Tras casi seis años de espera, la promesa presidencial nunca se hizo efectiva; mientras, las gestiones ante las distintas instancias desde hace más de dos años, entre ellas la Comisión Nacional de Desarrollo para la atención de Pueblos Indígenas (CDI) ha pasado inadvertida o bien solo se les ha dado largas.


El profesor Manuel Vázquez asegura que es urgente un nuevo edificio para el albergue pues, a falta de un comedor adecuado, los internos están expuestos a las inclemencias del tiempo y son vulnerables a enfermedades como resultado de la contaminación de los alimentos.


“Esta techado, pero entra el polvo de los lados y pues los niños están expuestos a enfermedades, también ya se nos han hecho observaciones de estas condiciones, pero qué podemos hacer si no nos hacen caso”.



Los menores se ven obligados a comer entre el polvo que se levanta a falta de un comedor digno. FOTO: Emilio Morales

Treinta pesos la beca alimentaria


Un niño que se hospeda en el albergue recibe una beca por CDI de 30.25 centavos, ¿quién puede desayunar, comer y cenar con esa cantidad?, cuestiona Juan Hernández Cruz, jefe de zonas escolares de Cuicatlán.


El personal, dice, tiene que hacer milagros para lograr abastecer de lo necesario y que los niños reciban alimentos variados y frescos, dado que la cantidad es mínima.


Falta personal


Aunado a ello, la estancia cuenta con solo tres personas para su atención, dos cocineras, que a la vez cuidan y fungen como maestras y el encargado o director, que tiene que desempeñar tareas hasta de psicólogo.


“Para que el lugar este bien atendido por lo menos debemos ser cuatro personas: un profesor quien apoye a las tareas de los menores, pues no nos damos abasto y por lo menos un médico más”.


Relata que muchos de los menores enfrentan situaciones difíciles en sus familias, no solo por las carencias económicas, sino también rupturas familiares que, en algunos casos, proyectan durante su estancia en el albergue o con el resto de los compañeros.
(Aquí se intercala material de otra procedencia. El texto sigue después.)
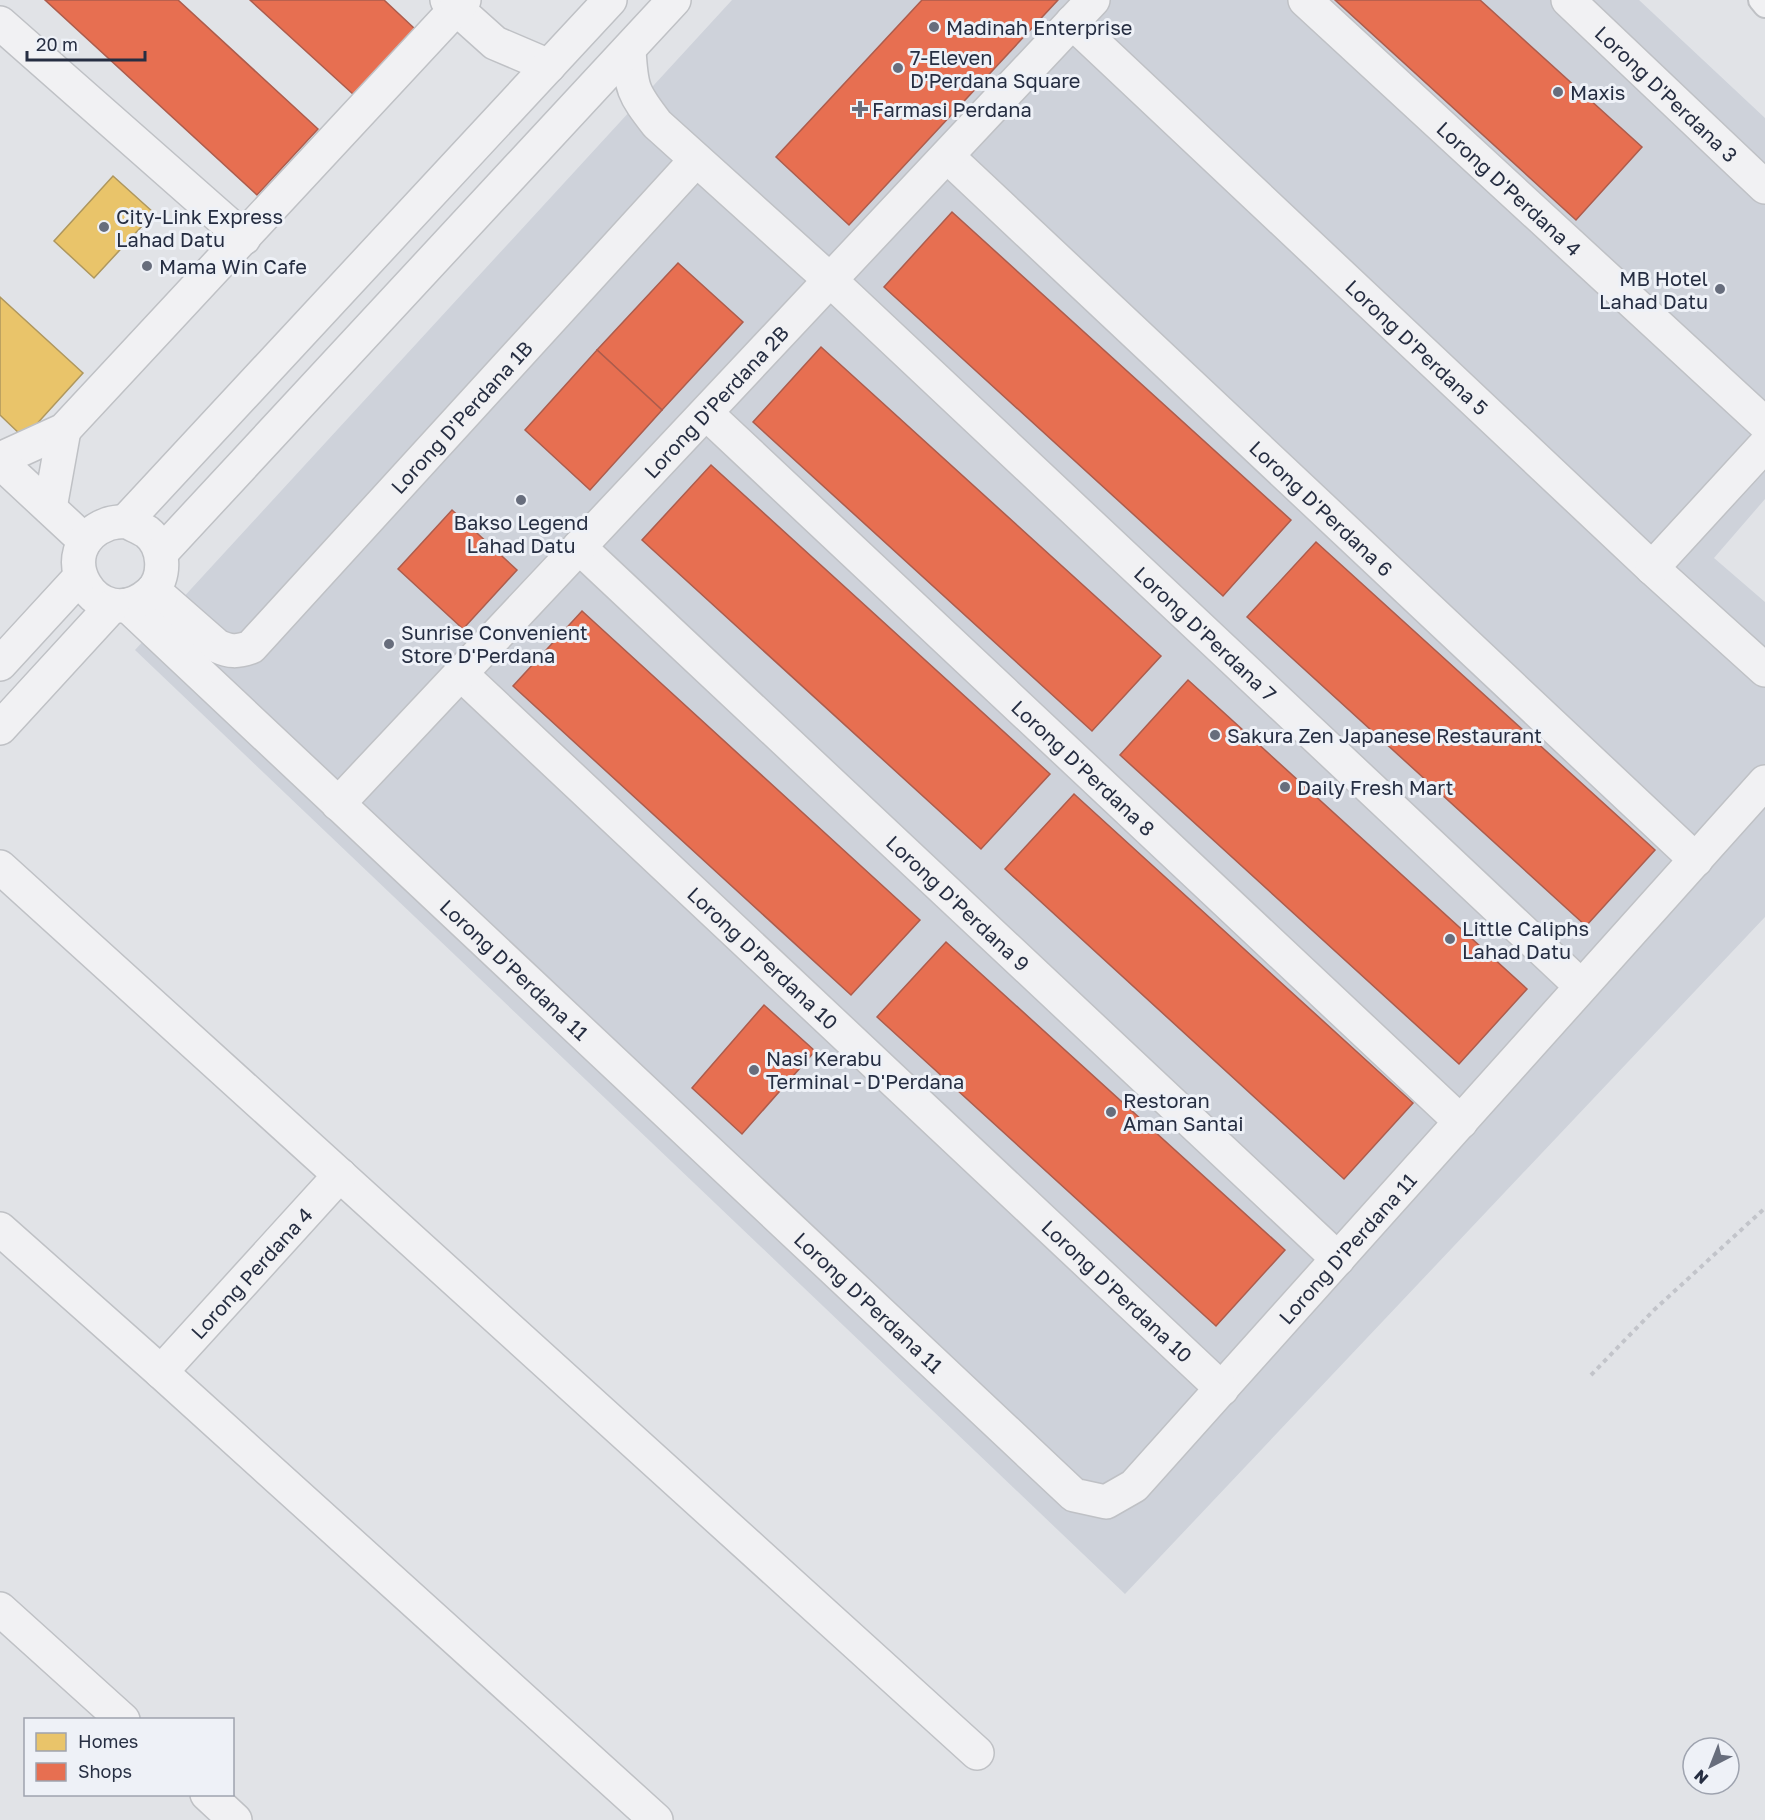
<svg xmlns="http://www.w3.org/2000/svg" width="1765" height="1820" font-family="'Golos Text',sans-serif">
  <style>
    .built { fill: #ced2da }
    .homes { fill: #e9c46a; stroke: #ae975e; stroke-width: 1.5 }
    .shops { fill: #e76f51; stroke: #ad5c4c; stroke-width: 1.5 }
    .lines { fill: none; stroke-linecap: round; stroke-linejoin: round }
    .service-casing { stroke: #bfc1c5; stroke-width: 26 }
    .minor-casing { stroke: #bfc1c5; stroke-width: 36 }
    .tertiary-casing { stroke: #bfc1c5; stroke-width: 36 }
    .path { stroke: #c2c4ca; stroke-width: 4; stroke-dasharray: 4.5 4.5; stroke-linecap: butt }
    .service { stroke: #f1f1f3; stroke-width: 22 }
    .minor { stroke: #f1f1f3; stroke-width: 33 }
    .tertiary { stroke: #f1f1f3; stroke-width: 33 }
    .poi-dot { fill: #676d7c; stroke: #eef1f7; stroke-width: 2 }
    .labels { text-anchor: middle; dominant-baseline: central; stroke-width: 6; stroke-linejoin: round; paint-order: stroke }
    .poi-label { font-size: 20px; fill: #262e42; stroke: #eef1f7; text-anchor: start }
    .street-label { font-size: 20px; fill: #262e42; stroke: #eef1f7 }
  </style>
  <rect width="100%" height="100%" fill="#e1e3e7"/>
  <polygon class="built" points="732,0 1639,0 1765,118 1765,499 1714,558 1765,602 1765,917 1125,1594 135,650"/>
  <g class="homes">
    <polygon points="113,176 154,213 94,278 54,241"/>
    <polygon points="0,297 83,373 24,438 0,415"/>
  </g>
  <g class="shops">
    <polygon points="45,0 178,0 318,129 257,195"/>
    <polygon points="250,0 384,0 415,29 354,95"/>
    <polygon points="922,0 1058,0 849,225 776,157"/>
    <polygon points="1335,0 1480,0 1642,147 1576,220"/>
    <polygon points="952,212 1291,520 1223,596 884,287"/>
    <polygon points="678,263 743,322 662,410 597,350"/>
    <polygon points="821,347 1161,656 1092,731 753,422"/>
    <polygon points="597,350 662,410 590,490 525,430"/>
    <polygon points="711,465 1050,774 981,849 642,540"/>
    <polygon points="452,510 517,570 463,629 398,569"/>
    <polygon points="1316,542 1655,850 1586,926 1247,617"/>
    <polygon points="582,611 920,920 851,995 513,686"/>
    <polygon points="1188,680 1527,989 1459,1064 1120,755"/>
    <polygon points="1074,794 1413,1103 1344,1179 1005,869"/>
    <polygon points="946,942 1285,1250 1216,1326 877,1017"/>
    <polygon points="764,1005 815,1051 742,1134 692,1088"/>
  </g>
  <g class="lines">
    <g class="service-casing">
      <polyline id="service" points="1760,0 1765,6"/>
    </g>
    <g class="minor-casing">
      <g id="minor">
        <polyline points="447,0 495,43 549,66"/>
        <path id="s1" d="M1305,0l460,424"/>
        <path id="s2" d="M1568,0l197,187"/>
        <path id="s3" d="M1072,22l580,546 113,102"/>
        <polyline points="0,23 244,238"/>
        <path id="s4" d="M629,49c2,40 4,44 28,75l173,156 751,706"/>
        <path id="s5" d="M947,156l749,704"/>
        <path id="s6" d="M706,413l755,709"/>
        <polyline points="0,459 64,430 464,0"/>
        <polyline points="0,462 85,541"/>
        <polyline points="50,508 64,430"/>
        <path id="s7" d="M579,547l759,712"/>
        <polyline points="1652,568 1765,445"/>
        <path id="s8" d="M153,590l64,56c13,6 20,6 34,1l445,-487"/>
        <path id="s9" d="M127,605l947,890 32,7 28,-16 631,-704"/>
        <path id="s10" d="M460,673l762,716"/>
        <path id="s11" d="M338,804l755,-804"/>
        <polyline points="0,867 977,1753"/>
        <path id="s12" d="M161,1372l179,-197"/>
        <polyline points="0,1609 123,1720"/>
        <polyline points="207,1794 235,1820"/>
      </g>
    </g>
    <g class="tertiary-casing">
      <g id="tertiary">
        <polyline points="126,521 610,0"/>
        <path d="M126,521c7,4 15,7 21,11 18,14 20,46 3,61 -53,46 -106,-45 -42,-69 5,-2 13,-2 18,-3z"/>
        <polyline points="162,552 674,0"/>
        <polyline points="0,664 80,577"/>
        <polyline points="0,728 112,606"/>
        <polyline points="0,1229 161,1372 656,1820"/>
      </g>
    </g>
    <polyline class="path" points="1591,1375 1654,1310 1765,1208"/>
    <use href="#service" class="service"/>
    <use href="#minor" class="minor"/>
    <use href="#tertiary" class="tertiary"/>
  </g>
  <g class="poi-dot">
    <circle cx="934" cy="27" r="6"/>
    <circle cx="898" cy="68" r="6"/>
    <circle cx="1558" cy="92" r="6"/>
    <path d="M857 100h6v6h6v6h-6v6h-6v-6h-6v-6h6z"/>
    <circle cx="104" cy="227" r="6"/>
    <circle cx="147" cy="266" r="6"/>
    <circle cx="1720" cy="289" r="6"/>
    <circle cx="521" cy="500" r="6"/>
    <circle cx="389" cy="644" r="6"/>
    <circle cx="1215" cy="735" r="6"/>
    <circle cx="1285" cy="787" r="6"/>
    <circle cx="1450" cy="939" r="6"/>
    <circle cx="754" cy="1070" r="6"/>
    <circle cx="1111" cy="1112" r="6"/>
  </g>
  <g class="labels">
    <g class="poi-label">
      <text x="946" y="27">Madinah Enterprise</text>
      <text x="910" y="57">7-Eleven<tspan x="910" dy="23">D'Perdana Square</tspan></text>
      <text x="1570" y="92">Maxis</text>
      <text x="872" y="109">Farmasi Perdana</text>
      <text x="116" y="216">City-Link Express<tspan x="116" dy="23">Lahad Datu</tspan></text>
      <text x="159" y="266">Mama Win Cafe</text>
      <text x="1708" y="278" text-anchor="end">MB Hotel<tspan x="1708" dy="23">Lahad Datu</tspan></text>
      <text x="521" y="522" text-anchor="middle">Bakso Legend<tspan x="521" dy="23">Lahad Datu</tspan></text>
      <text x="401" y="632">Sunrise Convenient<tspan x="401" dy="23">Store D'Perdana</tspan></text>
      <text x="1227" y="735">Sakura Zen Japanese Restaurant</text>
      <text x="1297" y="787">Daily Fresh Mart</text>
      <text x="1462" y="928">Little Caliphs<tspan x="1462" dy="23">Lahad Datu</tspan></text>
      <text x="766" y="1058">Nasi Kerabu<tspan x="766" dy="23">Terminal - D'Perdana</tspan></text>
      <text x="1123" y="1100">Restoran<tspan x="1123" dy="23">Aman Santai</tspan></text>
    </g>
    <g class="street-label">
      <text stroke="none"><textPath href="#s2" startOffset="136">Lorong D'Perdana 3</textPath></text>
      <text stroke="none"><textPath href="#s1" startOffset="278">Lorong D'Perdana 4</textPath></text>
      <text stroke="none"><textPath href="#s3" startOffset="474">Lorong D'Perdana 5</textPath></text>
      <text stroke="none"><textPath href="#s11" startOffset="552">Lorong D'Perdana 2B</textPath></text>
      <text stroke="none"><textPath href="#s8" startOffset="432">Lorong D'Perdana 1B</textPath></text>
      <text stroke="none"><textPath href="#s5" startOffset="514">Lorong D'Perdana 6</textPath></text>
      <text stroke="none"><textPath href="#s4" startOffset="831">Lorong D'Perdana 7</textPath></text>
      <text stroke="none"><textPath href="#s6" startOffset="518">Lorong D'Perdana 8</textPath></text>
      <text stroke="none"><textPath href="#s7" startOffset="520">Lorong D'Perdana 9</textPath></text>
      <text stroke="none"><textPath href="#s10" startOffset="416">Lorong D'Perdana 10</textPath></text>
      <text stroke="none"><textPath href="#s9" startOffset="532">Lorong D'Perdana 11</textPath></text>
      <text stroke="none"><textPath href="#s9" startOffset="1684">Lorong D'Perdana 11</textPath></text>
      <text stroke="none"><textPath href="#s12" startOffset="134">Lorong Perdana 4</textPath></text>
      <text stroke="none"><textPath href="#s10" startOffset="902">Lorong D'Perdana 10</textPath></text>
      <text stroke="none"><textPath href="#s9" startOffset="1018">Lorong D'Perdana 11</textPath></text>
    </g>
  </g>
  <rect x="24" y="1718" width="210" height="78" fill="#eef1f7" stroke="#9ea3af" stroke-width="1.5"/>
  <rect x="36" y="1733" width="30" height="18" fill="#e9c46a" stroke="#9ea3af" stroke-width="1.5"/>
  <text x="78" y="1748" font-size="18" fill="#262e42">Homes</text>
  <rect x="36" y="1763" width="30" height="18" fill="#e76f51" stroke="#9ea3af" stroke-width="1.5"/>
  <text x="78" y="1778" font-size="18" fill="#262e42">Shops</text>
  <g transform="translate(1711 1766) rotate(222)"><circle r="28" fill="#eef1f7" stroke="#9ea3af" stroke-width="1.5"/>
  <path d="M0-4.5L10 22L0 15L-10 22Z" fill="#676d7c"/>
  <text y="-9" font-size="16" font-weight="bold" text-anchor="middle" fill="#262e42">N</text>
  </g>
  <path d="M27 51v9h118v-9" fill="none" stroke="#262e42" stroke-width="3"/>
  <text x="36" y="51" font-size="18" fill="#262e42" stroke="#eef1f7" stroke-width="4.5" paint-order="stroke">20 m</text>
</svg>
Quienes asisten a los albergues son niños, niñas y adolescentes de comunidades escasos recursos. FOTO: Emilio Morales

“Es una situación difícil las que acarrean los niños como rupturas familiares, porque hay un tercer involucrado en el matrimonio y, quienes resultan afectados, son los hijos; se presentan casos de maltrato, entre otros”. Asegura que en el albergue "afortunadamente han logrado evitar violencia o violaciones a derechos humanos".


Albergues indígenas, una esperanza


Gregorio Díaz Navor, coordinador de albergues indígenas, sostiene que en la zona hay seis edificios de este tipo que atienden a un promedio de 300 niños de comunidades alejadas y que son la única opción para salir adelante.


Sin embargo, el apoyo que se les brinda solo se tratan de paliativos mediante los cuales las autoridades justifican una atención insuficiente a estas estancias. “Los tres niveles de gobierno han dado la importancia a los albergues; muchas veces los presidentes municipales niegan la ayuda porque no se atienden a niños de la comunidad muchos vienen de otras comunidades porque así lo marca los requisitos, pero eso no lo entienden”.


La CDI destina anualmente apenas 30 mil pesos para el mantenimiento del albergue, cantidad insuficiente, incluso la dependencia ha contratado a empresas para obras y remodelaciones que requieren, pero los resultados son de mala calidad. “Requerimos que nos atiendan, que no se roben el dinero y lo destinen para lo que es”.


A las 14:00 horas, los pequeños regresan de la escuela, corren hacia el albergue, se lavan las manos y, con ansias, se mantienen a la expectativa de lo que van a comer.